Armidale station is served by NSW TrainLink's daily Northern Tablelands Xplorer service operating to and from Sydney. It is also served by weekly (Tuesday only) NSW TrainLink coach service to Inverell and daily NSW TrainLink coach service to Tenterfield.

| Platform | Line | Stopping pattern | Notes |
| 1 | North Western Region | services to Sydney Central |  |

==Description==

The station buildings have a good level of integrity/intactness.

===Station building (1883)===
This is a major first-class station building constructed of rendered brick with a pavilion at each end. The main booking office is located centrally and is marked by a raised transverse gable roof and separate entrance roof. The entrance is flanked by verandahs with cast-iron columns decorated with filigree detailing. The platform awning is largely in the form of the earlier buildings and is also supported on cast-iron columns and brackets. The building has a well-detailed decorative dentil course with projecting brickwork. The roof is now clad in corrugated iron (formerly slate). Some sections of the verandah have been in-filled as has the section linking the eastern pavilion to the main building.

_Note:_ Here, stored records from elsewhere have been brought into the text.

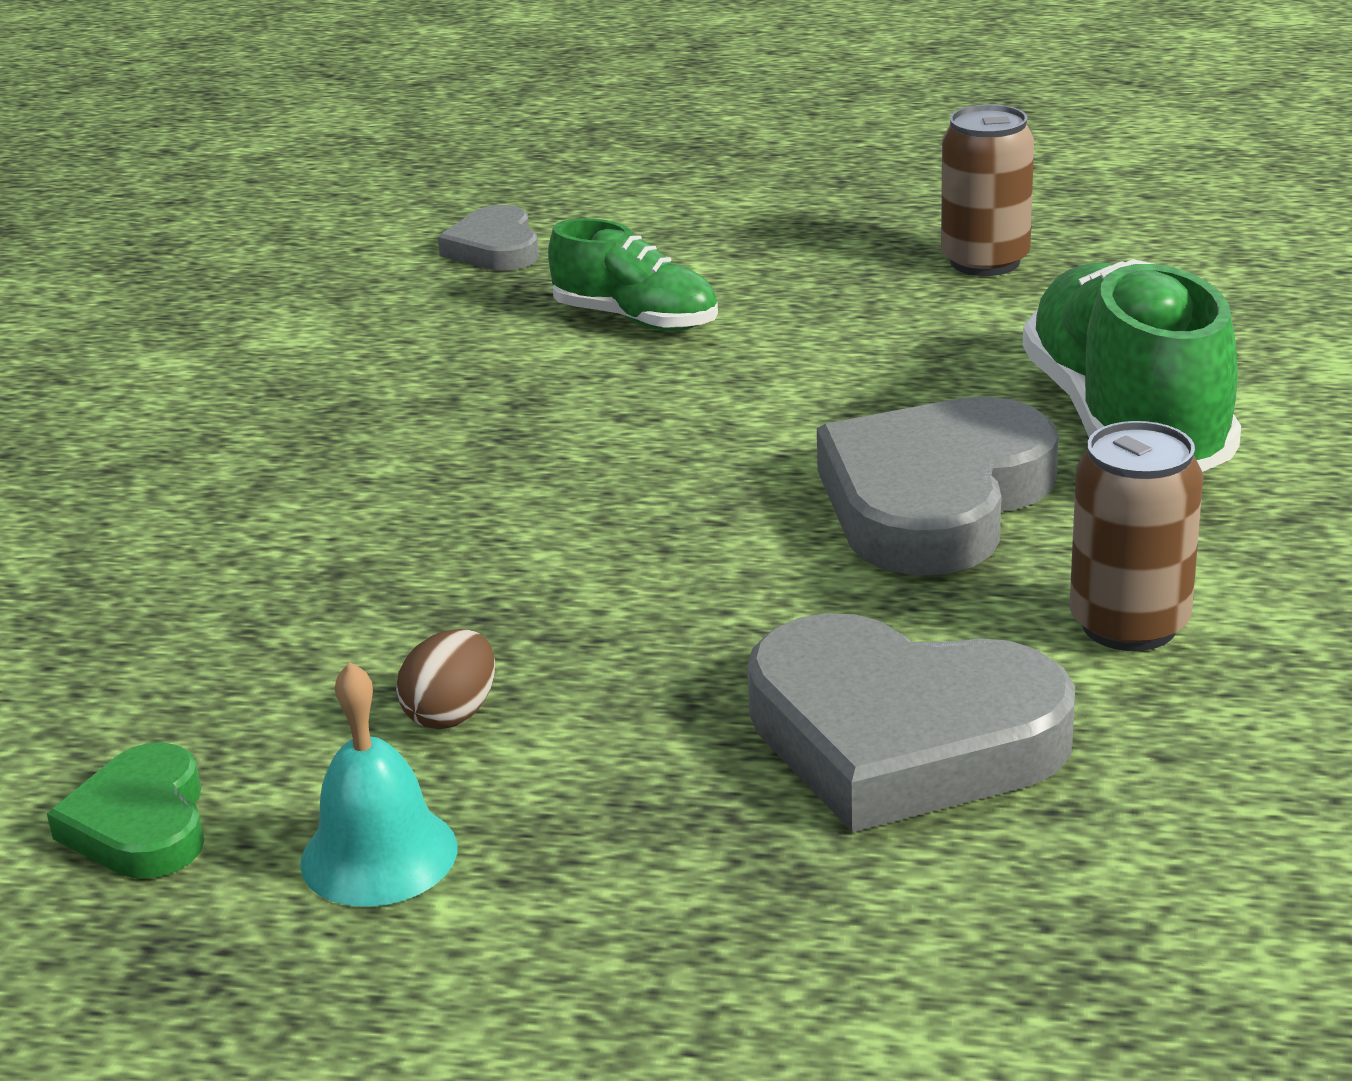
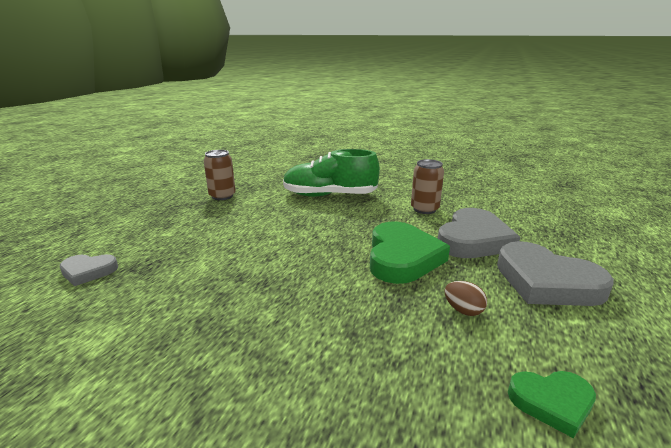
camera: 80 degrees left, 5 degrees down
(379, 855) = (552, 333): turquoise bell -> none
(636, 320) = (196, 249): green shoe -> none
(706, 605) = (402, 257): none -> green heart
(935, 500) = (356, 220): grey heart -> grey heart (546, 282)

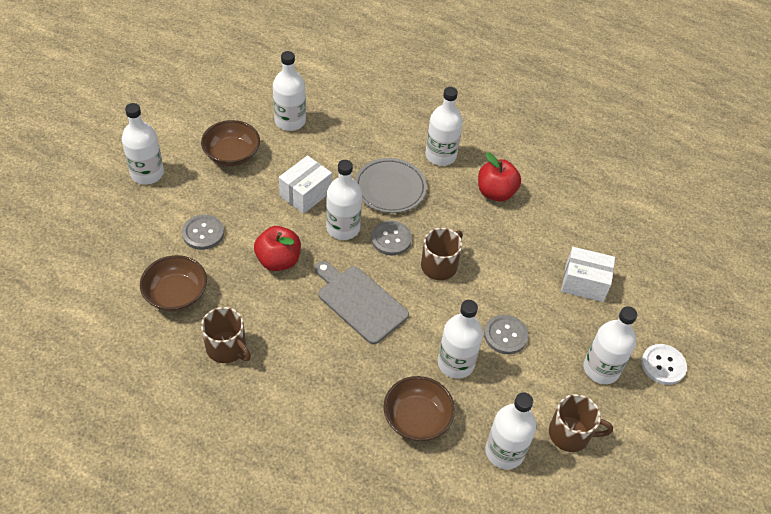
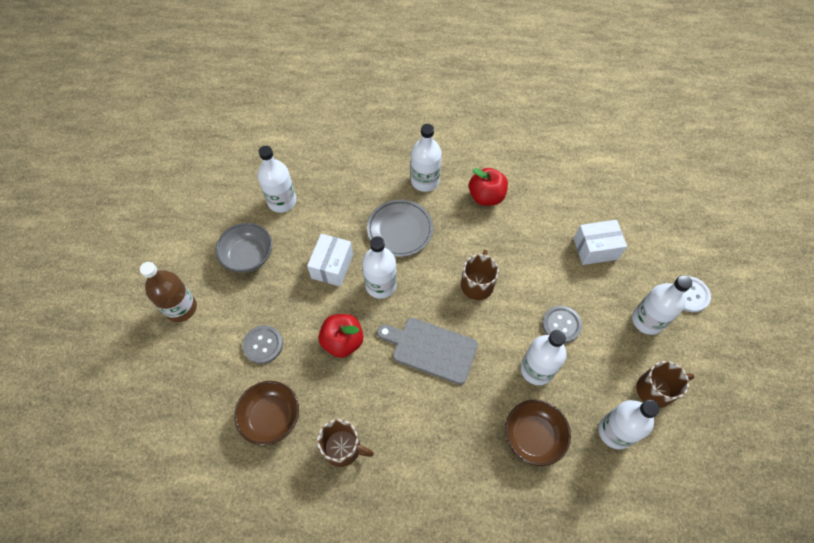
camera: 20 degrees left, 10 degrees up
(147, 173) = (181, 308): white bottle -> brown bottle
(232, 155) = (248, 256): brown bowl -> grey bowl
(391, 239) = (425, 277): grey button -> none

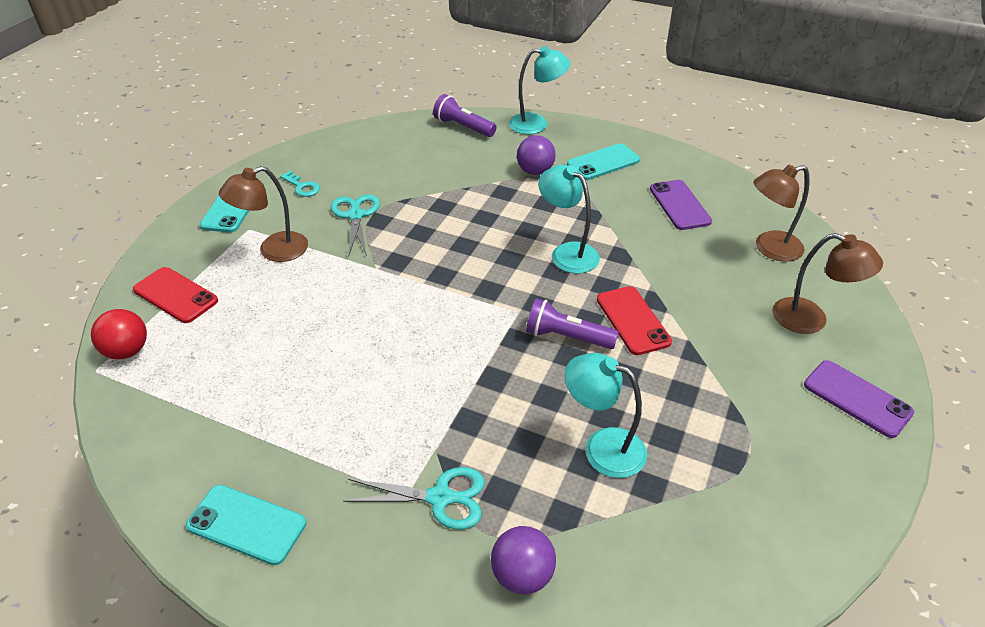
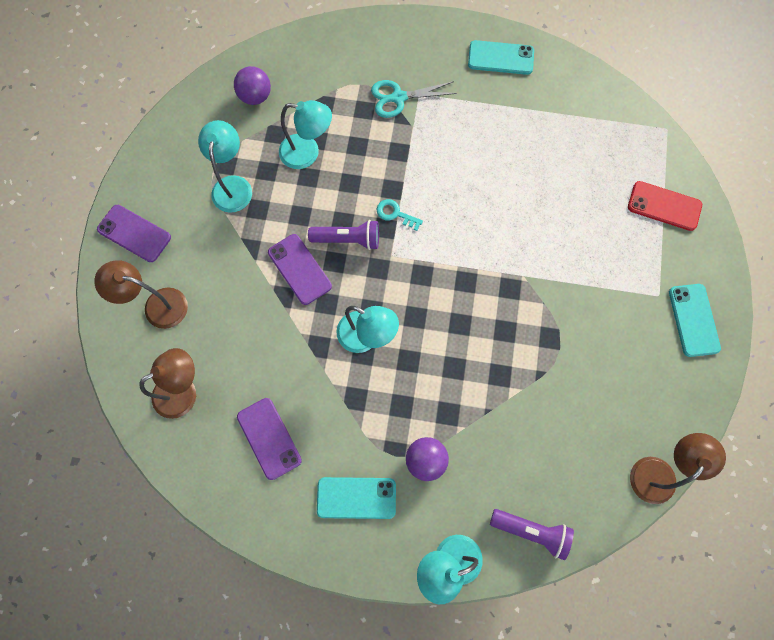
camera: 165 degrees right, 30 degrees up
(127, 351) = (658, 149): red ball -> none
(274, 251) = (620, 274): brown lamp -> brown lamp (659, 472)
(302, 187) = (648, 369): turquoise key -> turquoise key (395, 214)
(356, 215) = (574, 339): turquoise scissors -> none
(522, 575) = (339, 67): purple ball -> purple ball (255, 96)
(603, 162) = (356, 498): turquoise phone -> turquoise phone turned 45 degrees clockwise
(632, 320) = (299, 269): red phone -> purple phone
(718, 428) = (233, 185): none -> turquoise lamp

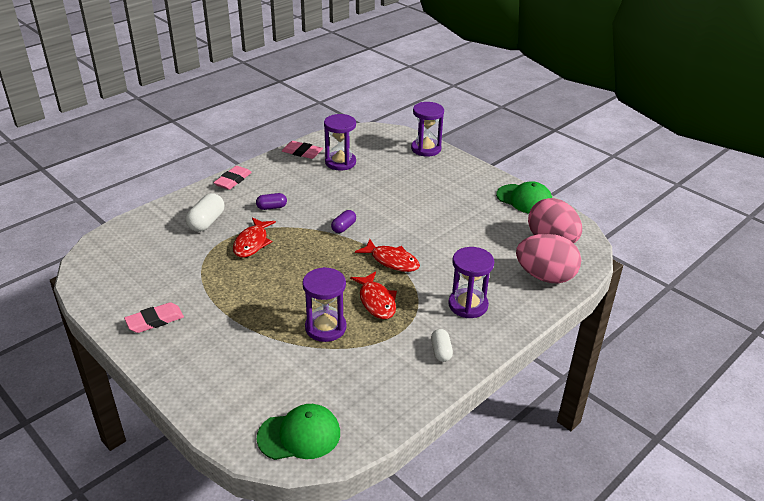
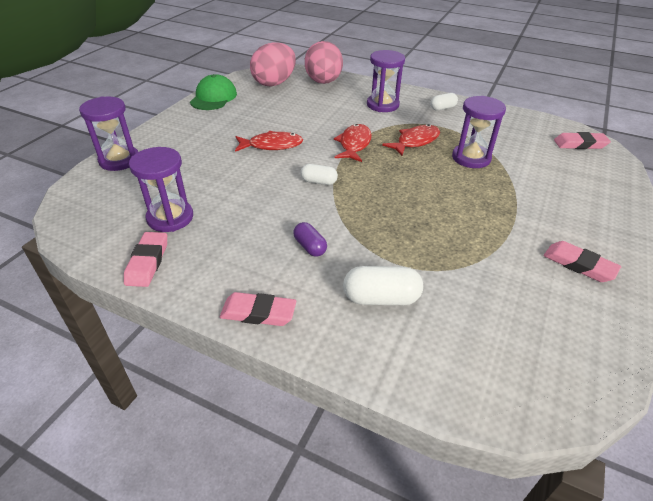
camera: 110 degrees left, 5 degrees up
(252, 243) = (393, 239): red fish -> red fish (272, 145)
(299, 435) = (580, 144): green cap -> pink eraser
(343, 227) = (318, 182): purple capsule -> white capsule

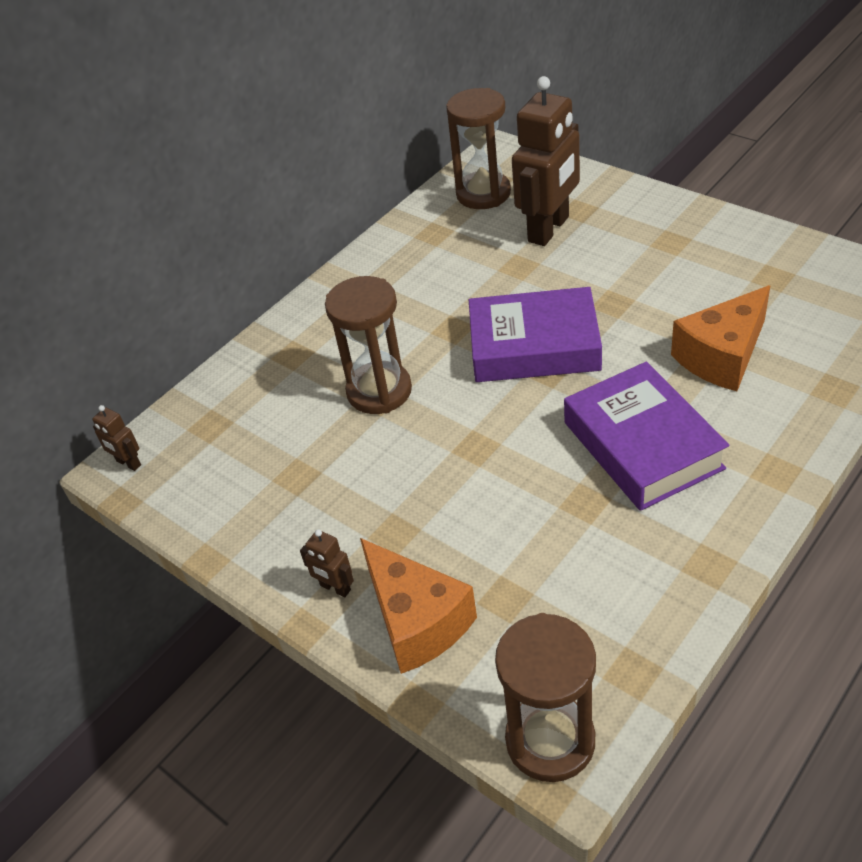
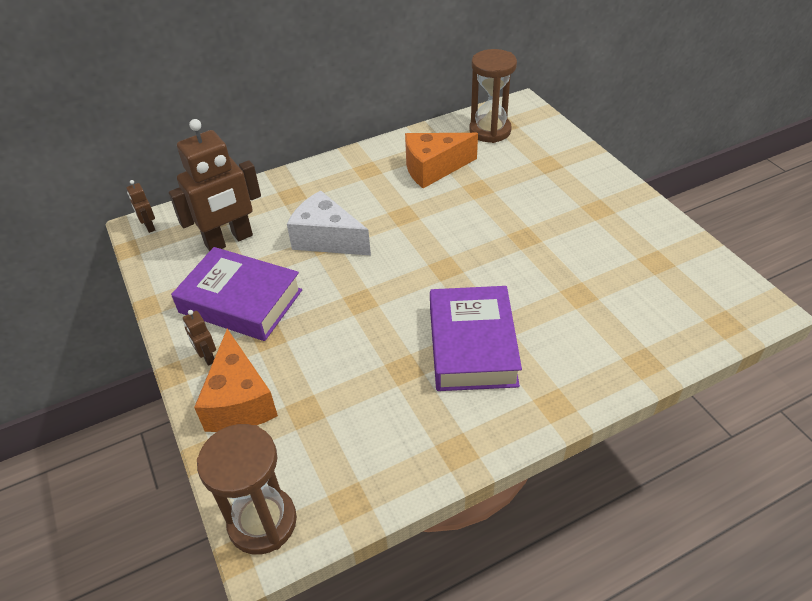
camera: 20 degrees right, 0 degrees up
(379, 391) = (327, 239): brown hourglass -> white cheese
(534, 346) = (448, 247): purple book -> purple book (241, 301)
(549, 229) = (517, 170): brown robot -> brown robot (229, 240)
(722, 356) = (576, 305): orange cheese -> orange cheese (433, 168)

The building does not follow the standard lineal arrangement seen in many railway structure, with the station master's office on the street side accessed through the ticket office and parcels, separated from the booking hall with a main street entrance. The building also has two ladies waiting rooms, one at each end of the building.

===Goods shed (1883)===
It is a large structure consisting of two sections: the first, is of timber construction built in 1883 with a gabled, corrugated, galvanised iron roof that overhangs the building, supported by timber braces, and provides covering for two loading stages on both sides of the building. The building includes a storeroom and an office, which originally was an annex to the building but is now covered by the second section. The second section is a brick and patent steel extension constructed in 1965 (partly re-clad in the 1980s) that provides a large, covered loading area. The loading crane has been removed.

===Other structures===

The station platform dates from 1883 and has a brick face with ramped ends. The brick face dock platform is also heritage-listed.

The barracks is a c. 1880s masonry building and c. 1940s timber building. It is of brick-and-timber construction with a covered verandah (12.5 m). It is possibly the oldest extant drivers' rest house, although the roof not original.

The former per way offices and sheds is a corrugated, galvanised iron structure currently housing a trike collection.

The 1899 turntable is of 18.2 m diameter and is also separately listed on the New South Wales Heritage Register.

The station sign, scales, station clock and fences are also heritage-listed.

== Heritage listing ==
Armidale railway station was listed on the New South Wales State Heritage Register on 2 April 1999.